Saturday, November 7, 2009

tits, clips, whips and chains



john cooper clarke strikes a ridiculously cool pose, 1977.



inner sleeve, "suspended sentence" ep. TOSH 103.

This, as the BBC was once quick to retort, is little more than a lachrymose repeat.


John Cooper Clarke first released an EP on the Manchester based label Rabid Records in 1977, backed by a coterie of musicians named the Curious Yellows. Produced by Martin Zero for the "Criminal Gramaphone Company" - with artwork by Kirk Van Gough Studios - "The Innocents" EP first seized my ear like a fish hook whipping off the indecently turned cheek of a small boy on a weekend fishing trip.
Casting off. A sinking feeling as feathers and lure sail out from the end of the pier and the line snaps.

this is what happens when you pogo round your bedroom without due care and attention.

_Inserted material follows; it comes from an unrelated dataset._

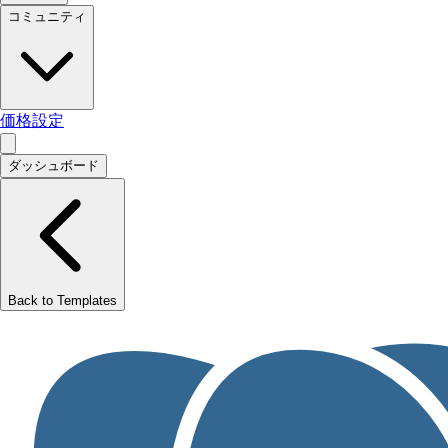
コミュニティ
価格設定
ダッシュボード
Back to Templates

In equal measures punk poet and stand-up comedian, Clarke had few peers. In hindsight, he probably did more to ignite an enduring fascination with words than a classroom full of yellowing paperbacks. His modest three minute observations often packed more of a visceral punch than a Ken Loach film. And where Loach sometimes stumbled under a banner of self-righteous indignation, Clarke exhibited a lightness of touch more imperfectly aligned with the origami unfoldings of Mike Leigh. Not so much delicate as human and robust. Engagingly open ended.

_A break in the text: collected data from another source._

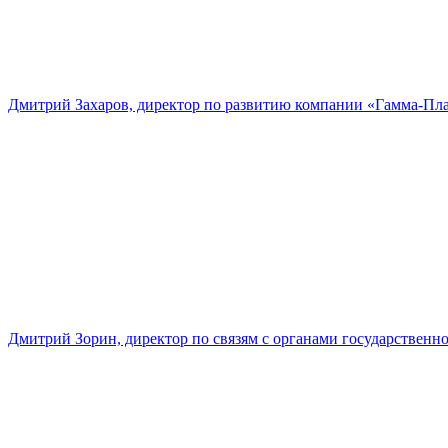
Дмитрий Захаров, директор по развитию компании «Гамма-Пл
Дмитрий Зорин, директор по связям с органами государстве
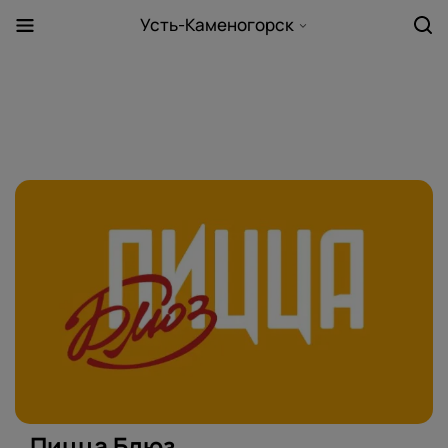
Усть-Каменогорск
Пицца Блюз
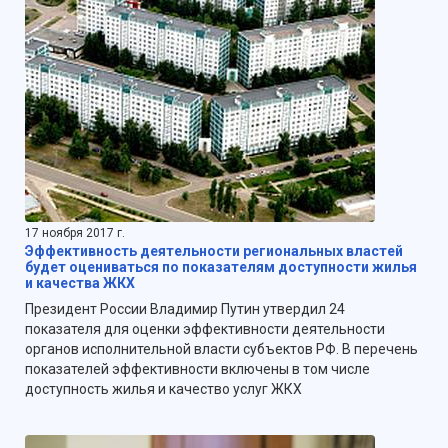
17 ноября 2017 г.
Эффективность деятельности региональных властей
будет оцениваться по показателям доступности жилья
и качества ЖКХ
Президент России Владимир Путин утвердил 24
показателя для оценки эффективности деятельности
органов исполнительной власти субъектов РФ. В перечень
показателей эффективности включены в том числе
доступность жилья и качество услуг ЖКХ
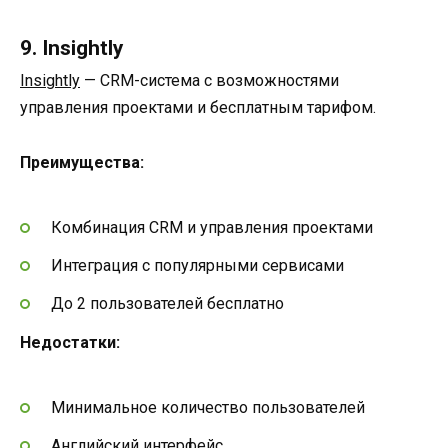
9. Insightly
Insightly
— CRM-система с возможностями
управления проектами и бесплатным тарифом.
Преимущества:
Комбинация CRM и управления проектами
Интеграция с популярными сервисами
До 2 пользователей бесплатно
Недостатки:
Минимальное количество пользователей
Английский интерфейс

As a result, I suspect, of HBO's clever placement of "
Evidently Chickentown" over the closing credits to an episode from the final series of "The Sopranos", Clarke has enjoyed something of a renaissance of late. Deservedly so.

JOHN COOPER CLARKE & THE CURIOUS YELLOWS: PSYCLE SLUTS (PARTS ONE & TWO) from "Innocents" EP (Rabid) 1977 (UK) [R]
JOHN COOPER CLARKE & THE INVISIBLE GIRLS: THIRTY SIX HOURS from "Snap, Crackle & Bop" LP (CBS) 1980 (UK) [R]
JOHN COOPER CLARKE & THE INVISIBLE GIRLS: SLEEPWALK from "Snap, Crackle & Bop" LP (CBS) 1980 (UK) [R]

PURCHASE WORD OF MOUTH: THE BEST OF JOHN COOPER CLARKE
JCC PREVIOUSLY ON ART DECADE
JOHN COOPER CLARKE: OFFICIAL WEBSITE

6 comments:

Löst Jimmy said...

I first JCC on the Grey Whistle Test - way back in 77/78? - the resultant appearance became quite a talking point at the following High School. I retained a fond affection for the guy's work ever since.

The Warden said...

I first heard Innocents on a college radio station and it blew my ears off. I have no idea why the greatest hits collections leaves off this seminal song, his most straightforward punk rock explosion...

ib said...

I vaguely remember that, I think, Löst Jimmy; and an interview with (a younger) Melvyn Bragg interspersed with local (Erics ? Manchester Corn Exchange ?) live performance on the South Bank Show.

Like Dylan in an Oxfam suit. With broken teeth.

ib said...

Good to hear from you, Warden.

I agree that it was lamentable to disbar "Innocents" and "Suspended Sentence" from the CBS compilations. Maybe it was a contractual omission ?
I know the situation has been more recently been corrected 'cos I have all three on MP3 (from somewhere), and as you can see from the original Rabid EP - pictured - it certainly did not hail from own vinyl rip...

It still makes me wince. "Snap, Crackle & Bop" with the emphasis, sadly, on snap.

radioshirley said...

ib,
there's a great and recent interview with JCC over here :-

http://tinyurl.com/yzy4m42

Never knew of the Nico connection ...

the man's a jewel ...

mr.K

ib said...

Cheers, Mr. K,
I only learned of JCC's seriously intimate relationship with the Chelsea Girl relatively recently, myself. Who would have thought it ?

Right. I'm off to read that interview.